Emma Jolly, in the article Dickens and London

Emma Jolly writer, historian, genealogist
  1. Save Camden Local Studies and Archives

    On 19 May 2011, Dan Carrier reported in the Camden New Journal (link to online article) that Camden Local Studies and Archives (Camden LS Homepage) is under threat of closure following the publication of the results of the Council’s library consultation.

    The article stated: “as the results of a library consultation are number-crunched and the Town Hall considers how to cut about 25 per cent of the service’s budget, the archives look likely to be merged with Islington’s or closed.”

    John Richardson, Chairman of the Camden History Society (http://www.camdenhistorysociety.org/) argues the consultation suggested that respondents “were in favour of spending less on local studies, not closing it.”

    It is not likely that Camden can merge its archives with that of Islington as Islington’s Local History Centre (Local History Centre) does not have the space to retain the vast resources that Camden LS currently holds (believed to be 180,000 items). Recent rumours suggest the archive could move to London Metropolitan Archives (http://search.lma.gov.uk/opac_lma/index.htm) However, critics of this move, such as the Camden History Society, point out that staff at LMA do not have the Camden-specific knowledge and experience that current researchers find so useful.

    As Dan Carrier wrote, the collection includes muskets from “the Napoleonic wars to maps of every drain in the borough”. With the bicentenary of Charles Dickens’ birth in a few months time, it is important to note that three Dickens unpublished letters are also held in Camden LS. Many of these items are uncatalogued. In London, the only archive larger than Camden’s is that of Westminster City Archives (http://www.westminster.gov.uk/services/libraries/archives/).

    It is ironic that councillors are looking to closing the Archives as part of a cost-cutting exercise. On numerous occasions, the Archives have, in fact, helped Camden Council to save money. Former chief archivist Malcolm Holmes told the New Journal of one example whereby using some of the old maps in the collection enabled the Council to save “around £150,000 in 1970s money”.

    It is also odd that Camden’s Council should choose to close the archive whilst in nearby Hackney a new state-of-the-art Archives is currently being built (http://www.hackney.gov.uk/ca-archives.htm) The borough of Hackney is just as badly affected by the cuts, and it is unclear why  investments in local history can be made by its Council but not by Camden’s.
════════
__Instructions__:
**a)** Quote the Camden archives article from "On 19 May 2011, Dan" up to and including "Council’s library consultation.".
**b)** According to the Camden archives article, how many items is Camden Local Studies and Archives believed to hold?
**c)** Translate this sentence from the Camden archives article into French: "Many of these items are uncatalogued."
The data that comes next is not needed for this work.

__Recorded data__:
════════
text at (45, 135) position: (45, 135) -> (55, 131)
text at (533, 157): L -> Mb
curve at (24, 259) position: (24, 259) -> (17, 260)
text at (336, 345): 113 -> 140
════════
__Results of the tasks__:
**a)**
On 19 May 2011, Dan Carrier reported in the Camden New Journal (link to online article) that Camden Local Studies and Archives (Camden LS Homepage) is under threat of closure following the publication of the results of the Council’s library consultation.

**b)** It is believed to hold 180,000 items.

**c)** Nombre de ces pièces ne sont pas cataloguées.